1. Overall, how well did your rubric work?
I am not overly impressed with my rubric. I felt like it didn’t give enough credit to students who did a little more work than the average student. It definitely did not grade harshly. Of course the student who did not do the work would not get the points but I fear that some students would get too many points for what they contributed. On the other hand, there will always be those who go above and beyond, so I guess that is their prerogative.
- Identify and explain the strengths of your rubric.
I do think my rubric touched the main points of the discussion and focused on the engagement aspect. Discussion boards are a way to replace the engagement that occurs in f2f classes and I think my rubric definitely awarded appropriate points to those who engaged accordingly.

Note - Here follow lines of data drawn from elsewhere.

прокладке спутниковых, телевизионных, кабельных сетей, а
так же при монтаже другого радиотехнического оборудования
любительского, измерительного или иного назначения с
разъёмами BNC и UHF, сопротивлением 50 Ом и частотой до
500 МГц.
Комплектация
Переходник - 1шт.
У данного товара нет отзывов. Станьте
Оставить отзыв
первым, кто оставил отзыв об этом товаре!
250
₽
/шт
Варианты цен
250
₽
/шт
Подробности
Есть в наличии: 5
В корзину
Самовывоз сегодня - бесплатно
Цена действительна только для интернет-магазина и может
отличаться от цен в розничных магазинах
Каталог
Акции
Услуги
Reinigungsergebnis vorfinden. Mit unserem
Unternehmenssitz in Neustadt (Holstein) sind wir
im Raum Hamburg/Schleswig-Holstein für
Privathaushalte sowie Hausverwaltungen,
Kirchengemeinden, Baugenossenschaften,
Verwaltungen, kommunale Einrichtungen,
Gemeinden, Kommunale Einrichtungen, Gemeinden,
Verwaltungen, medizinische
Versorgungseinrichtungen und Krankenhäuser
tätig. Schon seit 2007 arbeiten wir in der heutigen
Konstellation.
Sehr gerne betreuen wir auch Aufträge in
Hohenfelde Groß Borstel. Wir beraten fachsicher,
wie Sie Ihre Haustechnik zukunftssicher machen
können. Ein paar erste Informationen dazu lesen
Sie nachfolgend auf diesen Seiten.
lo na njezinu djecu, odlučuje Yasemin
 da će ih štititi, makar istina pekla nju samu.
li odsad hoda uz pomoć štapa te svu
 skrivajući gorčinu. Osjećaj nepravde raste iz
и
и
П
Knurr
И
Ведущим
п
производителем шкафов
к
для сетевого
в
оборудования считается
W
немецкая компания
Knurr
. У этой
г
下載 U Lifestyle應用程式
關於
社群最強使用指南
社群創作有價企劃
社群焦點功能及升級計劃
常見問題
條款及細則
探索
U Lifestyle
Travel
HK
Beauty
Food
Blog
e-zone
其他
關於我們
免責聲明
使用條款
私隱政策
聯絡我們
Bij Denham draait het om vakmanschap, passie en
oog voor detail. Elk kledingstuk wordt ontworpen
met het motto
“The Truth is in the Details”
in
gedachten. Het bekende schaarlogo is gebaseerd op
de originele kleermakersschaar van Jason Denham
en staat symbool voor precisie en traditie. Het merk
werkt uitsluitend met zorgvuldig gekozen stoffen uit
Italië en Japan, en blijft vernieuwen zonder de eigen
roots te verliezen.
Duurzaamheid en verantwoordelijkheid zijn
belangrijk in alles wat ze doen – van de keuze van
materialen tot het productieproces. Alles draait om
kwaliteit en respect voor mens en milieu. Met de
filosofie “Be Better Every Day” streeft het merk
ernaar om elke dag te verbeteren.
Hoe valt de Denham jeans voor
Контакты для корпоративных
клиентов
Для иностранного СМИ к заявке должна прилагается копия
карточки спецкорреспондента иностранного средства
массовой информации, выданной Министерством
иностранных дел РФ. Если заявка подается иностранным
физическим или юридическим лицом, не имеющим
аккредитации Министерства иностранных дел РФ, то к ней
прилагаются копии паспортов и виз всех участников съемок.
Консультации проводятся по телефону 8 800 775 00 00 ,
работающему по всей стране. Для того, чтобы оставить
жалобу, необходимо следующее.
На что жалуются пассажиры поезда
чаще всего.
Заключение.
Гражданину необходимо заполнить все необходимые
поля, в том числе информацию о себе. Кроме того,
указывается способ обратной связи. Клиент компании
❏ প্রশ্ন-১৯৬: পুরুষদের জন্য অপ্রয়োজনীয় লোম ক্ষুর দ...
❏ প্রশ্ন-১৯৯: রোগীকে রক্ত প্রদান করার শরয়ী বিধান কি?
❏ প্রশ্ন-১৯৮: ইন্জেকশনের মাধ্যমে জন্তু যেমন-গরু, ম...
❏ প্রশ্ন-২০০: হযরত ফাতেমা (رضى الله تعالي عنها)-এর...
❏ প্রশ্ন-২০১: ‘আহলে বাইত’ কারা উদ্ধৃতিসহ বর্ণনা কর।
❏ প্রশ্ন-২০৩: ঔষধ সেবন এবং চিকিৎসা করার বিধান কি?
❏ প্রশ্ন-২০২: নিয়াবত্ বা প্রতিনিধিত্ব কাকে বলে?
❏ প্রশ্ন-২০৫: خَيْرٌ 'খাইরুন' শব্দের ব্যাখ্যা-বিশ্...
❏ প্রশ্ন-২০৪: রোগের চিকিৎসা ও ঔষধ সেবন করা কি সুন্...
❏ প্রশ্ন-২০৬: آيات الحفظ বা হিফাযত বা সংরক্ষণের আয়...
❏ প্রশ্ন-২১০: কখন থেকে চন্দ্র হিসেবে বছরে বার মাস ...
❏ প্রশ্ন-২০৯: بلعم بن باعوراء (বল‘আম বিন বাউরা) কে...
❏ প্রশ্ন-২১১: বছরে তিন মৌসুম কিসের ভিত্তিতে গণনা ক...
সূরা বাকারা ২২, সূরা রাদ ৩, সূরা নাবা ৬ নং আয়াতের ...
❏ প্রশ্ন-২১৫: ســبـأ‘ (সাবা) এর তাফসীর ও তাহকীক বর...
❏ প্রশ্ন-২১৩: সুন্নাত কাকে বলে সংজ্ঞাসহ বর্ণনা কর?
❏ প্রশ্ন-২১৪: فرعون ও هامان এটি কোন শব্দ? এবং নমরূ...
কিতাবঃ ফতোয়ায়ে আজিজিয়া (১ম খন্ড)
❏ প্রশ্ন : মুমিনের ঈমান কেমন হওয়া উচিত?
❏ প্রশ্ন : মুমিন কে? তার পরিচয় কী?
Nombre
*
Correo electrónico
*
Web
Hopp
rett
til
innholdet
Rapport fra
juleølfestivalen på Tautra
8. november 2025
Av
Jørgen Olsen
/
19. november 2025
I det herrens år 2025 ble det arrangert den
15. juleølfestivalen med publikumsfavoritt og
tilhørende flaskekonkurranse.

- Identify and explain one weaknesses of your rubric.
I don’t think my rubric was detailed enough. I need to be more specific as to what exactly I am looking for in each topic. For example: outside resources-where citations included? I also think I allotted too many points for certain topics.
- What changes would you make to your rubric now that you have used it?
|Possible points||Points earned|
|Did the student post a minimum of 3 times within 3 days of the start of the discussion?||6|
|Did the student directly reply to the prompt?||8|
|Did the student reference outside research and/or class readings and include citations as needed?||4|
|Did the student respond and engage in other student’s posts?||7|
|Did the student moderate his
post in a timely manner?
5. Reflect on what you have learned this week. What have you learned that has the potential to inform or influence you or your practice of online learning going forward? Explain why.
Between last week and this week, I have learned that grading is one of the most challenging parts of teaching, especially online. I can see why teaching techniques are ever evolving, kind of like parenting. It is a continuous process of trial and error.
I really liked some of different suggestions that “Protocols for Online Discussion” gave for discussion boards. I am particularly interested in the techniques that break students into smaller groups; I think that could have lots of benefits. It could prevent students from being overlooked due to the overwhelming number of posts, it could prevent the boards from being overwhelming, it would allow for a more intimate conversation, and I think it might make it a little easier to grade smaller discussions. The “Down and Dirty” article shared some fantastic suggestions. Expectations are definitely important, it sets the tone for the entire length of the class, as well as helping with the grading process.